» TEXT SHOWN:
= Beginning of Section =

Edge AI: How it works

  1. Infrastructure: Kubernetes and containers were the obvious choices for high availability, ultra-low latency and fast deployment of AI/ML models to the edge. Infrastructure agnostic, Kubernetes is a portable, extensible, open source platform for managing containerized workloads and services. Our containers are based on the Docker platform, an efficient way to package and deliver software, and work on managed Kubernetes services provided by leading cloud providers like AWS, Microsoft Azure and Google.
  2. Data ingestion: For AI/ML models to evolve and achieve their potential, data must flow from ingest to multiple downstream systems such as a dashboard for analytics and monitoring or Apache Hadoop-based files for model training. For this function, we’re using Apache Kafka, which offers real-time data ingestion, data integration, messaging and pub/sub at scale. The resulting multi-party data ingestion layer provides millisecond latency, guaranteed delivery and support for throttling.
  3. Low-latency data storage: Data storage plays an important role in Edge AI due to its need for sub-second latency, high throughput, and a low footprint data storage layer, along with the ability to sync back to various cloud platforms for storage and historical insights. Here, we turned to the Redis NoSQL database system. NoSQL databases such as Redis are less structured than relational databases. Plus, they are more flexible and can scale better — making them the ideal solution for this application.
  4. Data processing: Real-time stream processing is required in Edge AI to capture events from diverse sources, detect complex conditions and publish to diverse endpoints in real time. We’re using the Siddhi Complex Event Processor (CEP). It is an open source, cloud-native, scalable, micro-streaming, CEP system capable of building event-driven applications for use cases such as real-time analytics, data integration, notification management and adaptive decision-making.
  5. AI/ML serving: The Edge AI platform provides complete AI/ML deployment and lifecycle management across the cloud and edge infrastructure in real time through the use of the Seldon.io open source framework. It supports multiple heterogeneous toolkits and languages.
  6. Data visualization: Visualizations for real-time analytics and dashboarding are built using the Grafana dashboard and custom-developed Node.js REST services for real-time queries of Redis datastores.
  7. ML training and use cases: The Edge AI platform supports the most popular ML frameworks, including scikit-learn, TensorFlow, Keras, and PyTorch and provides complete model lifecycle management. Once models are developed and tested, they are trained using large data sets, packaged, and ultimately deployed seamlessly on the edge.

= End of Section =

» MATERIAL SHOWN:
= Beginning of Section =

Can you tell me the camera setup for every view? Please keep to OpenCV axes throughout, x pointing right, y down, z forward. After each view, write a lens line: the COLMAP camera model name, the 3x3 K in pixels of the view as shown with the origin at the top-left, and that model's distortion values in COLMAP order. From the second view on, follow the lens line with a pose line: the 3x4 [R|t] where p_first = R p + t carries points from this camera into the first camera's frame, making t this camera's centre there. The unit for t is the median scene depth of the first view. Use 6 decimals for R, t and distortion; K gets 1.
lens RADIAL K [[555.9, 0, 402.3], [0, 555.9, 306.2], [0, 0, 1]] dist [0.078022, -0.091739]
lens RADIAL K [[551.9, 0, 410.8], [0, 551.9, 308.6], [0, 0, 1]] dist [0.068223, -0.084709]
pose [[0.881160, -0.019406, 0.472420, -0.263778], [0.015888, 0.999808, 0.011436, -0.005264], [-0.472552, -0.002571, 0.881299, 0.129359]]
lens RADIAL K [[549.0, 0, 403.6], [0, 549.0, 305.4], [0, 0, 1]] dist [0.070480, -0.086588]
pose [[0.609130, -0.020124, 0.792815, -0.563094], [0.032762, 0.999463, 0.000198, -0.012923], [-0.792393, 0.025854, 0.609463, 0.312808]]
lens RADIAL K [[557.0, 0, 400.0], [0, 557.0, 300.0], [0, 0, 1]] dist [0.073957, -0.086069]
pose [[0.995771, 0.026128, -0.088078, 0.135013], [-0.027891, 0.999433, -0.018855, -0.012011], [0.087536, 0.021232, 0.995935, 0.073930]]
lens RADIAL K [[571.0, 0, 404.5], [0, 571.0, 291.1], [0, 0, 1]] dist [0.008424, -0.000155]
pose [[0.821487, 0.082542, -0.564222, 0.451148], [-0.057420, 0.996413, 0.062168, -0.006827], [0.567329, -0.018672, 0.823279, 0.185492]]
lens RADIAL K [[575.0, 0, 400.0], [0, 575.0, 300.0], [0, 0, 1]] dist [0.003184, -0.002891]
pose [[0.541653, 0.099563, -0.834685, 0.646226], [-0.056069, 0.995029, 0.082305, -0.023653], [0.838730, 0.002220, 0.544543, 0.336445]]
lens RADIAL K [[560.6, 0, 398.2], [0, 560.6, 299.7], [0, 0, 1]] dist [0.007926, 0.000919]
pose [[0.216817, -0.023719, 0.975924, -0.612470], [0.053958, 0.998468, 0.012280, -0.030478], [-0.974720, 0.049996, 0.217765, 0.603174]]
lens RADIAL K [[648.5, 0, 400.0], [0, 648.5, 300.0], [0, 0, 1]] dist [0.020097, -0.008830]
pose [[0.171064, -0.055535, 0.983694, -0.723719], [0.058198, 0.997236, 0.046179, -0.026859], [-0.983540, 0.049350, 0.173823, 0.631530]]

= End of Section =

» EXERCISE BRIEF:
Continue the Edge AI overview from the point where it ends.

» EXERCISE RESULT:
  8. Security and governance: Security is built-in across the entire Edge AI platform. It can accommodate customizable security frameworks and is agnostic to customer deployment scenarios and interoperable across a multi-cloud strategy.
  9. Monitoring and orchestration: We achieve orchestration from the cloud to the edge via the CI/CD pipeline using tools such as Argo CD, a continuous delivery tool for Kubernetes. Our objective was to make Edge AI application deployment and lifecycle management automated, auditable and easy to understand.
  1. Data ingestion and processing
  2. Model training
  3. Model deployment and serving
  1. Real-time streaming workflow: This is where the main function of the application takes place. A CEP captures and processes streaming data and intelligently scans for insights or error conditions. The CEP extracts features or noteworthy information from the raw stream of incoming data and sends it to the trained models for analysis. In real time, predictions are sent back to the CEP rules engine for aggregation. If certain conditions are met, actions are taken, such as shutting down an external system or alerting a machine operator of a potential failure. All the real-time predictions and inferences are passed to the offline cloud for further monitoring and evaluation. This area is where features are updated based on evolving data enabling customers to do feature engineering integrated with the machine learning pipeline described in Figure 4 below.
  2. On-demand workflow with batches of data: External systems such as recommendation or personalization can embed models within the edge platform. These are exposed as REST or gRPC endpoints via an embedded API gateway, allowing real-time inference calls and predictions.
  3. Historical insights workflow: All data (raw, aggregated and predictions) is stored within an in-memory store in the edge platform. This data is synchronized periodically to cloud platforms via cloud connectors. Once the data lands in the cloud, it’s used to retrain and evolve models for continuous improvement. Retrained models follow a complete model lifecycle from training to tracking to publishing on the cloud. Published models are then seamlessly served to the edge platform in continuous deployment. Historical insights and batch inferencing are done in the cloud.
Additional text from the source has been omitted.